● **What is needed**: Reproduce word for word the stretch of material from its start through the line containing "info@mobasi.com, https://mobasi.com/", including that line.

*** Opening Records to use ***

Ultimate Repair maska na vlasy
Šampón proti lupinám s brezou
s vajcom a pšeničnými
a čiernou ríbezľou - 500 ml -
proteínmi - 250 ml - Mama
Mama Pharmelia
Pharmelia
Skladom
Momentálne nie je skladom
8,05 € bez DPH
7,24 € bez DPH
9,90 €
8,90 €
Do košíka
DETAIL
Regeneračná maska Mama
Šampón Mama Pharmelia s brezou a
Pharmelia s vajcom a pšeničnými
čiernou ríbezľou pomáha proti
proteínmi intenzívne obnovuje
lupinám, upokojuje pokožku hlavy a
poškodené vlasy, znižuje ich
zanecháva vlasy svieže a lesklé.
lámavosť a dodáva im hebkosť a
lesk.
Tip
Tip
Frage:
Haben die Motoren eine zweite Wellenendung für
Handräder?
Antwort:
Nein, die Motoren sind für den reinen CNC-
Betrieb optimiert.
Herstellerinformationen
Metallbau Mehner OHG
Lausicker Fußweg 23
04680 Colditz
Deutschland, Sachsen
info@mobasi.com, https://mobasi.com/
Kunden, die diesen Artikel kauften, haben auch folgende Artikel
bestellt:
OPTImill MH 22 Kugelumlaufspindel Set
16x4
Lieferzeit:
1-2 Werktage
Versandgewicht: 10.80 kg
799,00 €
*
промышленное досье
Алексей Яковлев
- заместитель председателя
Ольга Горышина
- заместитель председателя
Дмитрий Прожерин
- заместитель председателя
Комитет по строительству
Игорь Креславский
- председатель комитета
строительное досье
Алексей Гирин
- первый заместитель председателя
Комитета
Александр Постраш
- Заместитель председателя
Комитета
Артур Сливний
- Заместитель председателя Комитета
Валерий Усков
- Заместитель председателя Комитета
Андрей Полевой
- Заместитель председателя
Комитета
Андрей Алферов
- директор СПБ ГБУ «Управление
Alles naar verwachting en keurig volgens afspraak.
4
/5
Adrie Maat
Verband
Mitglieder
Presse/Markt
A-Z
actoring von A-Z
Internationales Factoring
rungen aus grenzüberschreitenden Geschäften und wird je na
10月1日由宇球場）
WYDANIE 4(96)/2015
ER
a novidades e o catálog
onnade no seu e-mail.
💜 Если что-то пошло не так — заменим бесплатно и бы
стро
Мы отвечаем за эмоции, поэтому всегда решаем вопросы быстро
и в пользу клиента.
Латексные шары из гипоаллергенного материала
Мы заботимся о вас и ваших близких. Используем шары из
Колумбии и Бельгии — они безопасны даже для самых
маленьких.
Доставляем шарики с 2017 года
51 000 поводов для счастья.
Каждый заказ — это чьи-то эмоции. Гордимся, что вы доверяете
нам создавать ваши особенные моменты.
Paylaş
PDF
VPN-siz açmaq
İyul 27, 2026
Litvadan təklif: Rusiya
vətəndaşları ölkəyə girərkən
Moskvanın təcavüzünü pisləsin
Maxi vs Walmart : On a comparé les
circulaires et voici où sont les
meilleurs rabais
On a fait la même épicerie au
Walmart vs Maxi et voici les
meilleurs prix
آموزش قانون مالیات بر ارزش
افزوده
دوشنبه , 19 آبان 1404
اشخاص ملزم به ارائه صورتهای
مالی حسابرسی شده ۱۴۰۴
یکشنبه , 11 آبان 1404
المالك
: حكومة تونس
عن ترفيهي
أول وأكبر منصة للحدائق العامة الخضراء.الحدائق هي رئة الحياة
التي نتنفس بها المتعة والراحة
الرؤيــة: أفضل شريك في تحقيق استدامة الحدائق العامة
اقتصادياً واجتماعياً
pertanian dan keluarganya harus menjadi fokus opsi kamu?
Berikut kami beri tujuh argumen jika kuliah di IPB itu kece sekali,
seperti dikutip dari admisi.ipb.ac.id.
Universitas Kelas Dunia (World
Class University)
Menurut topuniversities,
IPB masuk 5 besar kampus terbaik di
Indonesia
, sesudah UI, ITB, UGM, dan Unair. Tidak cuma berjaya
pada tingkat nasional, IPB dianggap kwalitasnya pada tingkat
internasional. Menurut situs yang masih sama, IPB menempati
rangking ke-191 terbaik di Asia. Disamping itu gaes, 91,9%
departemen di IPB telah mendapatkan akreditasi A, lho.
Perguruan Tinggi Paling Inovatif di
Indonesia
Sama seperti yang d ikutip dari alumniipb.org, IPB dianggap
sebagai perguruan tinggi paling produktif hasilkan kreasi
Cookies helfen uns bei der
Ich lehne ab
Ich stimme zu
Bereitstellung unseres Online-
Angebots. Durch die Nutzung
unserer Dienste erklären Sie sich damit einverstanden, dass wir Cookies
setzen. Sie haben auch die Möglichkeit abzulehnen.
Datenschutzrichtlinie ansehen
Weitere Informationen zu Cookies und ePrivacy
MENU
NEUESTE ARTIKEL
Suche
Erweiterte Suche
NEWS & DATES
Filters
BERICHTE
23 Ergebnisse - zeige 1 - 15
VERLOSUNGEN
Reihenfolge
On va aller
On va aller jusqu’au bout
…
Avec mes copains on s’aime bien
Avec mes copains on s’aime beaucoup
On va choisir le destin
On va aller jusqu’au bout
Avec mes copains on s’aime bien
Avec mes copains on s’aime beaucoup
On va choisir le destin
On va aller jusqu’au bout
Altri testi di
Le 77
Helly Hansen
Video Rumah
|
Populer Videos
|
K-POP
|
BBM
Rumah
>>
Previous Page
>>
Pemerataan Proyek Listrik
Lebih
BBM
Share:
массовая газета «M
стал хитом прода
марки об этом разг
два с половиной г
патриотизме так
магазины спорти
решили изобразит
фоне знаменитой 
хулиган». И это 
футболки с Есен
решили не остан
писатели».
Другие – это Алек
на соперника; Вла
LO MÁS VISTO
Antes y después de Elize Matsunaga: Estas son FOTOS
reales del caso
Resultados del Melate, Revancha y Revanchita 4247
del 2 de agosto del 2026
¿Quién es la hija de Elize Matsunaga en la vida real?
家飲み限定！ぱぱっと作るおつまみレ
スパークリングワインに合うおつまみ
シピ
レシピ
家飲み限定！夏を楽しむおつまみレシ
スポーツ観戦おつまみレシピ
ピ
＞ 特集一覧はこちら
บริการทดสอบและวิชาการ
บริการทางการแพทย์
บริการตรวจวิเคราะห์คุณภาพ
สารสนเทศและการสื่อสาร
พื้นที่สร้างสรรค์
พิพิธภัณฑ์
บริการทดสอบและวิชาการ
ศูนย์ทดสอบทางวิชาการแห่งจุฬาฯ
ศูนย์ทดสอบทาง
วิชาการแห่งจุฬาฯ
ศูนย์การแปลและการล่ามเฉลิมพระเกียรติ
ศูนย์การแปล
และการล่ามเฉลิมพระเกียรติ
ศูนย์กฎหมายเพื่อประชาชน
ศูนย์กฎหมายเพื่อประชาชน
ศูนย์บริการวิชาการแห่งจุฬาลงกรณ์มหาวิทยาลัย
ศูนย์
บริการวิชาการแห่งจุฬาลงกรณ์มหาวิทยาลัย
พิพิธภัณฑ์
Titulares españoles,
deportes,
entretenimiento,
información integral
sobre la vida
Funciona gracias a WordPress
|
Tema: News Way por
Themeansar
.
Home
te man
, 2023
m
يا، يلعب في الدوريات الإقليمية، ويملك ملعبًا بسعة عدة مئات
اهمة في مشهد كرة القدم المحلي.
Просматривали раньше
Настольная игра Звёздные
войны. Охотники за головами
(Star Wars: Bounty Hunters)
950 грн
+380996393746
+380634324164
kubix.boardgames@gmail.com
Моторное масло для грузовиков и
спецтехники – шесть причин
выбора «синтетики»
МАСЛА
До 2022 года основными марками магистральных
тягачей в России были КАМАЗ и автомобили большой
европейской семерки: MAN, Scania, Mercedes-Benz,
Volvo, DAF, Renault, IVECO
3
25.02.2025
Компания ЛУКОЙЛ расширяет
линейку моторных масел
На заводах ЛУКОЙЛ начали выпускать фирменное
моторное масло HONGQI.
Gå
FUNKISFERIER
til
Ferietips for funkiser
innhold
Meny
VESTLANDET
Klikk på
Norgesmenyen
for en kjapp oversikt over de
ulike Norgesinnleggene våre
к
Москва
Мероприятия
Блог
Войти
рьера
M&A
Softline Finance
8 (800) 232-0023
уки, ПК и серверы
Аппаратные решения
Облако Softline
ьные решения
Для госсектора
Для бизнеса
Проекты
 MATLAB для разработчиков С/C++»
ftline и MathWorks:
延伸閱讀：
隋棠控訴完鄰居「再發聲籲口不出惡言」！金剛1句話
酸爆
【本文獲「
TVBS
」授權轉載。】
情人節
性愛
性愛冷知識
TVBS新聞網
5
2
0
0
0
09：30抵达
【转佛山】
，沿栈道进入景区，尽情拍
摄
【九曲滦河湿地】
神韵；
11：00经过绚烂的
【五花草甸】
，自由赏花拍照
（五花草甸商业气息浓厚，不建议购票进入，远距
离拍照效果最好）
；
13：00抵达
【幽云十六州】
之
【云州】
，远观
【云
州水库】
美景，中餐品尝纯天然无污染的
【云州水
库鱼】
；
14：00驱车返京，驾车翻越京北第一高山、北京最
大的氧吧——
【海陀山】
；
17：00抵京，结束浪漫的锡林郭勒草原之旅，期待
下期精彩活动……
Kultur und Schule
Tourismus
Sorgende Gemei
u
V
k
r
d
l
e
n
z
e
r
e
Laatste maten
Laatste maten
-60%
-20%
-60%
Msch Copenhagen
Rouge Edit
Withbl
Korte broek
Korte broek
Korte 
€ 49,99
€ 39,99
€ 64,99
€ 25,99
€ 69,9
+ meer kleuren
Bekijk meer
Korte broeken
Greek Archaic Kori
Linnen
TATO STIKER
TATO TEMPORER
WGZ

*** Closing Records to use ***

● **Result of this task**:
Ultimate Repair maska na vlasy
Šampón proti lupinám s brezou
s vajcom a pšeničnými
a čiernou ríbezľou - 500 ml -
proteínmi - 250 ml - Mama
Mama Pharmelia
Pharmelia
Skladom
Momentálne nie je skladom
8,05 € bez DPH
7,24 € bez DPH
9,90 €
8,90 €
Do košíka
DETAIL
Regeneračná maska Mama
Šampón Mama Pharmelia s brezou a
Pharmelia s vajcom a pšeničnými
čiernou ríbezľou pomáha proti
proteínmi intenzívne obnovuje
lupinám, upokojuje pokožku hlavy a
poškodené vlasy, znižuje ich
zanecháva vlasy svieže a lesklé.
lámavosť a dodáva im hebkosť a
lesk.
Tip
Tip
Frage:
Haben die Motoren eine zweite Wellenendung für
Handräder?
Antwort:
Nein, die Motoren sind für den reinen CNC-
Betrieb optimiert.
Herstellerinformationen
Metallbau Mehner OHG
Lausicker Fußweg 23
04680 Colditz
Deutschland, Sachsen
info@mobasi.com, https://mobasi.com/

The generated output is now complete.